Embora possa haver coincidências devido aos critérios de estatística e à janela temporal, resultados semelhantes em diferentes dimensões podem servir como referência para estimar a importância econômica da Polymarket para a Polygon.

Além de indicadores quantificáveis como usuários ativos, fundos bloqueados, volume de transações e contribuição de gas, a importância econômica da Polymarket para a Polygon também se manifesta em uma série de contribuições implícitas, mais difíceis de medir diretamente, mas igualmente reais.
Primeiro, a ativação da liquidez de stablecoins. Todas as transações da Polymarket são liquidadas em USDC, e seu comportamento de negociação frequente e contínuo aumenta significativamente a demanda por circulação e os cenários de uso do USDC na rede Polygon; em segundo lugar, o valor dos comportamentos colaterais dos usuários retidos. Além do próprio mercado de previsões, esses usuários podem, por conveniência, passar a utilizar outros produtos DeFi do ecossistema Polygon, aumentando assim o valor geral da rede. Essas contribuições são difíceis de quantificar com dados específicos, mas constituem a "demanda real" mais valorizada e escassa para a infraestrutura de base.
Por que agora? A resposta não é difícil de adivinhar
Na verdade, apenas considerando a escala de usuários, desempenho dos dados e visibilidade no mercado, a Polymarket já tem total confiança para seguir seu próprio caminho. Já não se trata mais de "devo ou não sair", mas sim de "quando sair".

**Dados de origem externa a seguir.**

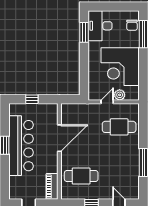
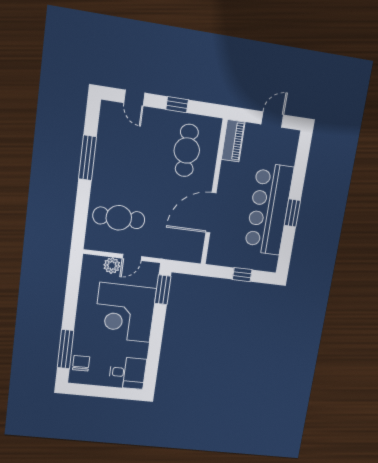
desk: (100, 26) -> (127, 373), width x0.73
window: (84, 32) -> (163, 290), moved
corner desk: (120, 67) -> (125, 313), moved, turned 180
cafe table: (81, 176) -> (187, 150), turned 90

A razão para escolher este momento para iniciar a migração provavelmente está relacionada à proximidade do TGE da Polymarket. Por um lado, assim que a Polymarket lançar seu token, sua estrutura de governança, sistema de incentivos e modelo econômico ficarão mais rígidos, tornando a migração da infraestrutura posteriormente muito mais custosa e complexa; por outro lado, evoluir de "aplicativo único" para um sistema full stack de "aplicativo + infraestrutura" significa uma mudança na lógica de avaliação, e construir uma Layer2 própria sem dúvida eleva o teto da Polymarket tanto em narrativa quanto em capital.
Em resumo, a saída da Polymarket da Polygon não é apenas uma simples migração de infraestrutura, mas um reflexo das mudanças estruturais na indústria cripto. Quando aplicativos de ponta passam a ter capacidade de sustentar usuários, tráfego e atividades econômicas de forma independente, se a infraestrutura não puder oferecer valor adicional, inevitavelmente será "traída".
No fim das contas, trata-se apenas de buscar lucro.